Informed by Research: This Is What We Heard
Idea Evaluation takes place during the planning and deliverables pre-design phases of a project. This step is where we analyze the user-focused data and share the findings through Executive Summary reports that give a detailed explanation of the data gathered and every Design Thinking activity that has taken place.
In essence, it’s our way of saying to the planning team: “This is what we heard. Are we on the right track? Did we miss anything?”

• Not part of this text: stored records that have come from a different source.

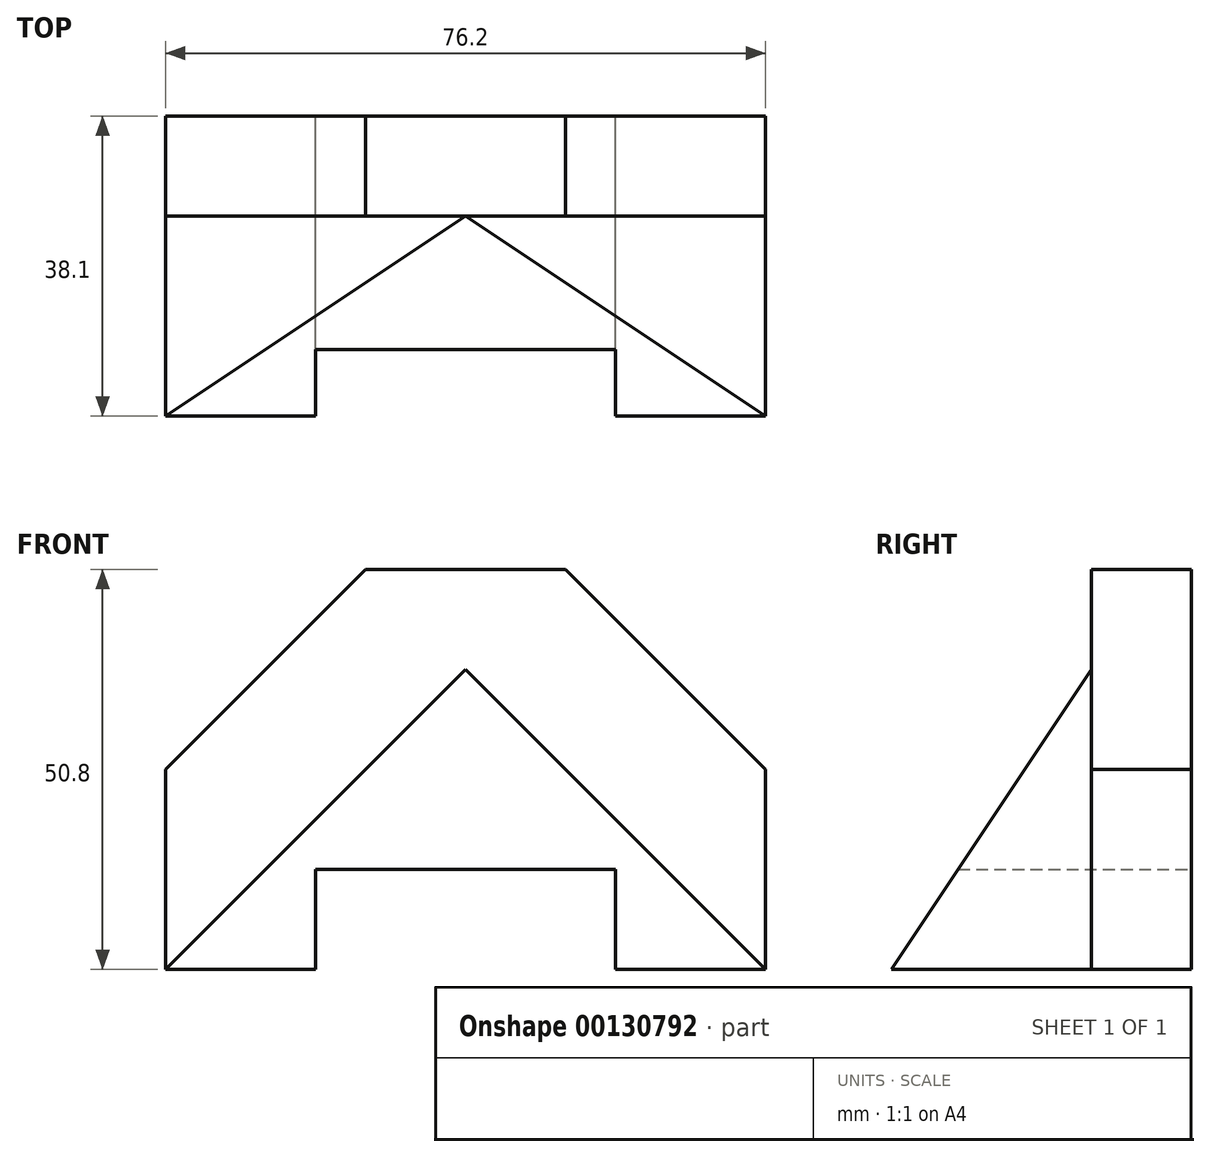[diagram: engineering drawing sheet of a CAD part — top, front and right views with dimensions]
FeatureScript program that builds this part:
annotation { "Feature Type Name" : "Feature", "Feature Type Description" : "" }
export const myFeature = defineFeature(function(context is Context, id is Id, definition is map)
    precondition{}
    {
        {
            var Q0;
            Q0=qCreatedBy(makeId("Front.planeOp"),FACE);
            var sketch = newSketch(context, id + "F0", { "sketchPlane" : qUnion([Q0])});
            skLineSegment(sketch, "E0.bottom", {"start": v(0, 0) * mm, "end": v(76.2, 0) * mm});
            skLineSegment(sketch, "E0.top", {"start": v(0, 50.8) * mm, "end": v(76.2, 50.8) * mm});
            skLineSegment(sketch, "E0.left", {"start": v(0, 0) * mm, "end": v(0, 50.8) * mm});
            skLineSegment(sketch, "E0.right", {"start": v(76.2, 0) * mm, "end": v(76.2, 50.8) * mm});
            skLineSegment(sketch, "E1", {"start": v(38.1, 0) * mm, "end": v(38.1, 38.1) * mm, "construction": true});
            skLineSegment(sketch, "E2", {"start": v(0, 0) * mm, "end": v(38.1, 38.1) * mm});
            skLineSegment(sketch, "E3", {"start": v(38.1, 38.1) * mm, "end": v(76.2, 0) * mm});
            skLineSegment(sketch, "E4", {"start": v(0, 25.4) * mm, "end": v(25.4, 50.8) * mm});
            skLineSegment(sketch, "E5", {"start": v(76.2, 25.4) * mm, "end": v(50.8, 50.8) * mm});
            skLineSegment(sketch, "E6.bottom", {"start": v(19.05, 0) * mm, "end": v(57.15, 0) * mm});
            skLineSegment(sketch, "E6.top", {"start": v(19.05, 12.7) * mm, "end": v(57.15, 12.7) * mm});
            skLineSegment(sketch, "E6.left", {"start": v(19.05, 0) * mm, "end": v(19.05, 12.7) * mm});
            skLineSegment(sketch, "E6.right", {"start": v(57.15, 0) * mm, "end": v(57.15, 12.7) * mm});
            skSolve(sketch);
        }
        {
            var Q0;
            {var subQ0=sQuery(id+"F0.wireOp",EDGE,"E2");Q0=makeQuery(id+"F0.imprint","IMPRINT",FACE,{"disambiguationData":[TD([[makeQuery(id+"F0.imprint","IMPRINT",EDGE,{"derivedFrom":subQ0}),1.0]])]});}
            extrude(context, id + "F1", {"entities" : qUnion([Q0]), "depth" : 12.7 * mm});
        }
        {
            var Q0;
            {var subQ1=sQuery(id+"F0.wireOp",EDGE,"E2");Q0=makeQuery(id+"F0.imprint","IMPRINT",FACE,{"disambiguationData":[TD([[makeQuery(id+"F0.imprint","IMPRINT",EDGE,{"derivedFrom":subQ1}),-1.0]])]});}
            extrude(context, id + "F2", {"entities" : qUnion([Q0]), "operationType" : NewBodyOperationType.ADD, "depth" : 38.1 * mm});
        }
        {
            var Q0;
            Q0=qCreatedBy(makeId("Right.planeOp"),FACE);
            var sketch = newSketch(context, id + "F3", { "sketchPlane" : qUnion([Q0])});
            skLineSegment(sketch, "E7", {"start": v(-38.1, 38.1) * mm, "end": v(-12.7, 38.1) * mm});
            skLineSegment(sketch, "E8", {"start": v(-12.7, 38.1) * mm, "end": v(-38.1, 0) * mm});
            skLineSegment(sketch, "E9", {"start": v(-38.1, 38.1) * mm, "end": v(-38.1, 0) * mm});
            skSolve(sketch);
        }
        {
            var Q0;
            Q0 = qSketchRegion(id + "F3", true);
            extrude(context, id + "F4", {"entities" : qUnion([Q0]), "operationType" : NewBodyOperationType.REMOVE, "depth" : 76.2 * mm});
        }
    });
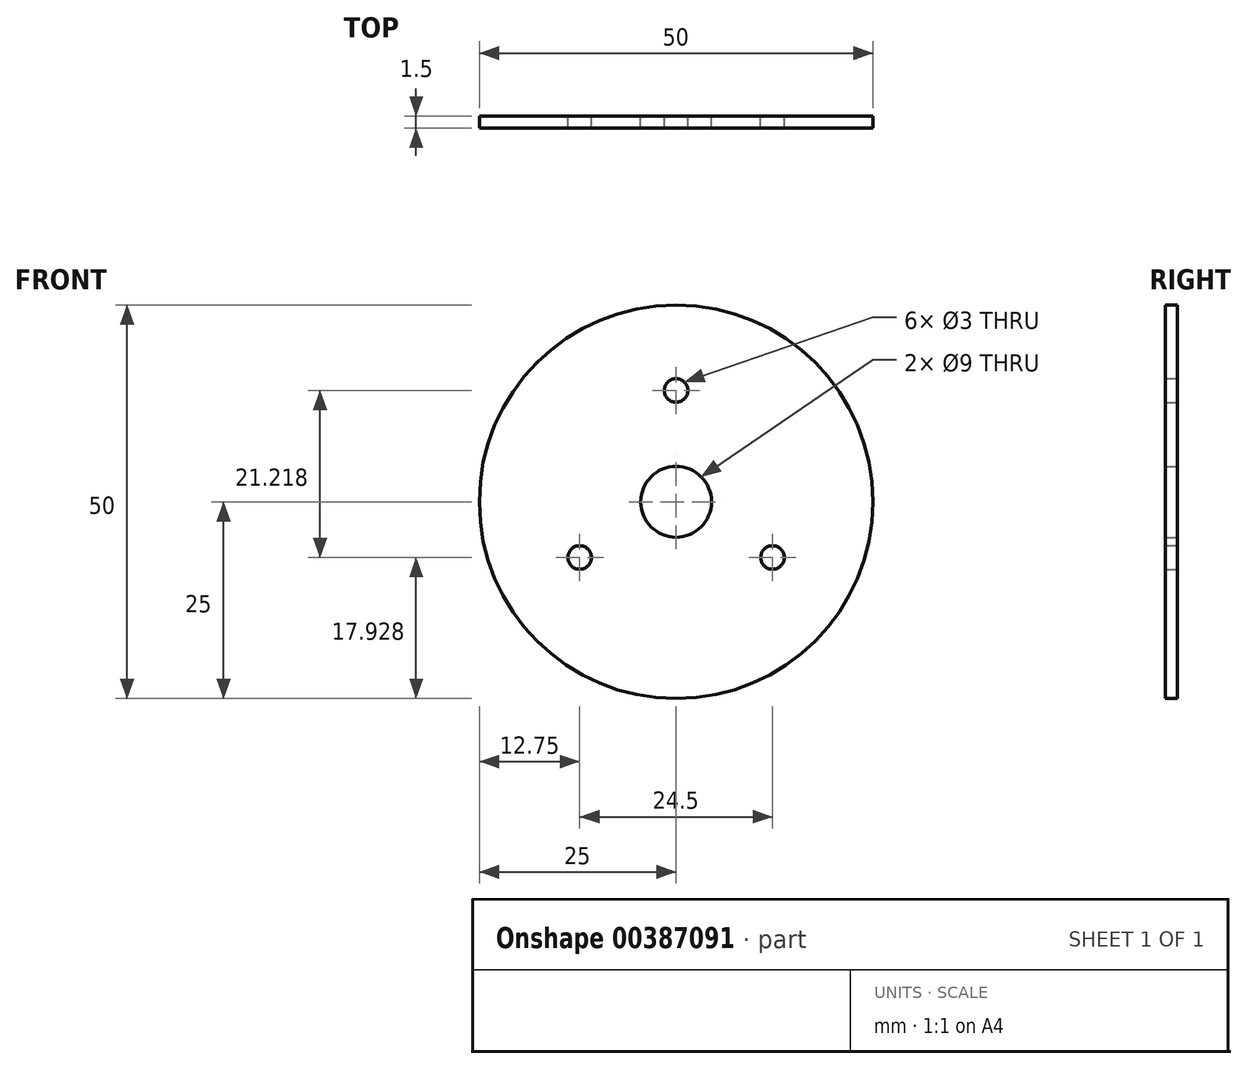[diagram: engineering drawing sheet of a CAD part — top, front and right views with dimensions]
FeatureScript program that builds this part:
annotation { "Feature Type Name" : "Feature", "Feature Type Description" : "" }
export const myFeature = defineFeature(function(context is Context, id is Id, definition is map)
    precondition{}
    {
        {
            var Q0;
            Q0=qCreatedBy(makeId("Front.planeOp"),FACE);
            var sketch = newSketch(context, id + "F0", { "sketchPlane" : qUnion([Q0])});
            skCircle(sketch, "E0", {"center": v(0, 0) * mm, "radius": 4.5 * mm});
            skCircle(sketch, "E1", {"center": v(0, 14.15) * mm, "radius": 1.5 * mm});
            skCircle(sketch, "E2", {"center": v(-12.25, -7.07) * mm, "radius": 1.5 * mm});
            skCircle(sketch, "E3", {"center": v(12.25, -7.07) * mm, "radius": 1.5 * mm});
            skCircle(sketch, "E4", {"center": v(0, 0) * mm, "radius": 25 * mm});
            skSolve(sketch);
        }
        {
            var Q0;
            Q0 = qSketchRegion(id + "F0", true);
            extrude(context, id + "F1", {"entities" : qUnion([Q0]), "depth" : 1.5 * mm});
        }
    });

It also helps maintain transparent communication and mitigate any confusion from inevitable staff turnover. In the time between early visioning and planning and the actual ribbon-cutting of the hospital, a few years may have transpired. The Executive Summary reports keep the co-design team on the same page.
It’s important to note that during Idea Evaluation, we also work directly with the design teams, who at this stage are going deeper into the project and developing block plans that explain the intricacies of each department. It’s at this point we provide them with literature reviews and visual summaries that help inform what they’re providing to the client.
Powerful, Practical & Customizable
Idea Implementation is the final step in the Design Thinking process. This is where we’ve summarized the findings from the previous step, gathered feedback, and are now making changes.
This is also the stage where we share our findings with key decision-makers, such as physicians and hospital leadership, and gather meaningful feedback post-occupancy on what worked well and what could be improved. This allows our teams to continue to improve their designs and our service to our clients.
Ultimately, Design Thinking is not only a powerful and practical research method but also a customizable tool that design teams can reuse, revise and make their own.
By incorporating it into the overall healthcare design process through the act of creative problem-solving, design professionals stand to gain a greater understanding of some of the issues that can impede both healthcare delivery and healthcare environments and then take the steps needed to help mitigate those challenges.